I looked down at my high tops and back up at him. That was as close to a joke as I could get, so maybe he was right and I was a bit down. "They set a date for Jordan's memorial."

"Oh? When?"

"This weekend."

"Nothing like short notice...?" He sipped from a plain white institutional mug. "Although I guess it's taken them long enough."

I told him what Bart had told me about the charity and the family and so on. "Jeez. I wonder what's happening with all the stuff in his loft." I felt a shiver of ice water down my back as I thought about all the recordings. Jordan had tapes upon tapes upon tapes of musicians like me, performances and sessions that he had captured to use later, like paint he could spread on a musical canvas.

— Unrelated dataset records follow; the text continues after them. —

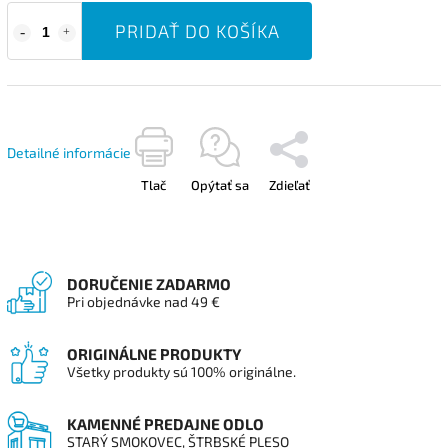
PRIDAŤ DO KOŠÍKA
Detailné informácie
Tlač
Opýtať sa
Zdieľať
DORUČENIE ZADARMO
Pri objednávke nad 49 €
ORIGINÁLNE PRODUKTY
Všetky produkty sú 100% originálne.
KAMENNÉ PREDAJNE ODLO
STARÝ SMOKOVEC, ŠTRBSKÉ PLESO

All of that was probably going to be lost forever.

Yeah, no wonder I looked down.

Ziggy asked, "Will Carynne set up flights for both of us? Or...?"

I had a moment of brain freeze and I don't mean the 7-11 Slurpee kind. What came out of my mouth was, "I don't think I should go."

Ziggy blinked at me, maybe having a moment of brain freeze of his own. "What? Why?"

It was obvious to me that leaving my mother on her own was not something that would/could/should happen. That it wasn't obvious to him had created a communication gap that I couldn't figure out how to cross. It made me somewhat annoyed with him. "Don't be ridiculous."